■ Records from a data collection ■

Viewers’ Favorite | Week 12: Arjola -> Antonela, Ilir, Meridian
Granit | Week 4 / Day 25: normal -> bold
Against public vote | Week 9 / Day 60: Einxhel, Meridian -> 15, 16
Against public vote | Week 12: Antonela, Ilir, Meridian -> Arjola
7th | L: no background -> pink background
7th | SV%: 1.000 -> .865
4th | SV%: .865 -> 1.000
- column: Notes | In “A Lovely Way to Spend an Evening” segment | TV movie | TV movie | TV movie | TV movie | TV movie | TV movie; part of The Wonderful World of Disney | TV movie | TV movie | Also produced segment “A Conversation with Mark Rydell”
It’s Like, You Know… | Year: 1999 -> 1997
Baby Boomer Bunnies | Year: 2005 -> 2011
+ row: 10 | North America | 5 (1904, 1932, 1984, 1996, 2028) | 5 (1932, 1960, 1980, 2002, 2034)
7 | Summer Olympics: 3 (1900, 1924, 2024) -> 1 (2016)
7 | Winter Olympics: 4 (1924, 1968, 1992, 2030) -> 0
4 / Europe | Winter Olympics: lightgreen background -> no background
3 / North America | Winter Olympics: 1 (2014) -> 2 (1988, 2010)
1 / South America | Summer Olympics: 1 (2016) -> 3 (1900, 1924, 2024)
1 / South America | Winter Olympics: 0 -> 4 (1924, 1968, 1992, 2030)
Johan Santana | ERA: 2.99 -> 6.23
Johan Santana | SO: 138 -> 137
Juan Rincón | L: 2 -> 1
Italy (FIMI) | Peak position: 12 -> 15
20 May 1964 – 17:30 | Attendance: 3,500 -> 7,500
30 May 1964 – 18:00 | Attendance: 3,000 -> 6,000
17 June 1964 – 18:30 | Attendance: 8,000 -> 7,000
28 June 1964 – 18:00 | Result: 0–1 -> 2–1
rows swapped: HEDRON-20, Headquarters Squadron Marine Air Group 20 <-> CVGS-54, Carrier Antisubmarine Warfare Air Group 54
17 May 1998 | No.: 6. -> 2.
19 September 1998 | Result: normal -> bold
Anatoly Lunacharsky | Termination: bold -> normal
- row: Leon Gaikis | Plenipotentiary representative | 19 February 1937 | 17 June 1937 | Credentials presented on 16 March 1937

■ Problem details ■
Return every line of the rows above, unchanged and in the same order.

■ Result of this exercise ■
Viewers’ Favorite | Week 12: Arjola -> Antonela, Ilir, Meridian
Granit | Week 4 / Day 25: normal -> bold
Against public vote | Week 9 / Day 60: Einxhel, Meridian -> 15, 16
Against public vote | Week 12: Antonela, Ilir, Meridian -> Arjola
7th | L: no background -> pink background
7th | SV%: 1.000 -> .865
4th | SV%: .865 -> 1.000
- column: Notes | In “A Lovely Way to Spend an Evening” segment | TV movie | TV movie | TV movie | TV movie | TV movie | TV movie; part of The Wonderful World of Disney | TV movie | TV movie | Also produced segment “A Conversation with Mark Rydell”
It’s Like, You Know… | Year: 1999 -> 1997
Baby Boomer Bunnies | Year: 2005 -> 2011
+ row: 10 | North America | 5 (1904, 1932, 1984, 1996, 2028) | 5 (1932, 1960, 1980, 2002, 2034)
7 | Summer Olympics: 3 (1900, 1924, 2024) -> 1 (2016)
7 | Winter Olympics: 4 (1924, 1968, 1992, 2030) -> 0
4 / Europe | Winter Olympics: lightgreen background -> no background
3 / North America | Winter Olympics: 1 (2014) -> 2 (1988, 2010)
1 / South America | Summer Olympics: 1 (2016) -> 3 (1900, 1924, 2024)
1 / South America | Winter Olympics: 0 -> 4 (1924, 1968, 1992, 2030)
Johan Santana | ERA: 2.99 -> 6.23
Johan Santana | SO: 138 -> 137
Juan Rincón | L: 2 -> 1
Italy (FIMI) | Peak position: 12 -> 15
20 May 1964 – 17:30 | Attendance: 3,500 -> 7,500
30 May 1964 – 18:00 | Attendance: 3,000 -> 6,000
17 June 1964 – 18:30 | Attendance: 8,000 -> 7,000
28 June 1964 – 18:00 | Result: 0–1 -> 2–1
rows swapped: HEDRON-20, Headquarters Squadron Marine Air Group 20 <-> CVGS-54, Carrier Antisubmarine Warfare Air Group 54
17 May 1998 | No.: 6. -> 2.
19 September 1998 | Result: normal -> bold
Anatoly Lunacharsky | Termination: bold -> normal
- row: Leon Gaikis | Plenipotentiary representative | 19 February 1937 | 17 June 1937 | Credentials presented on 16 March 1937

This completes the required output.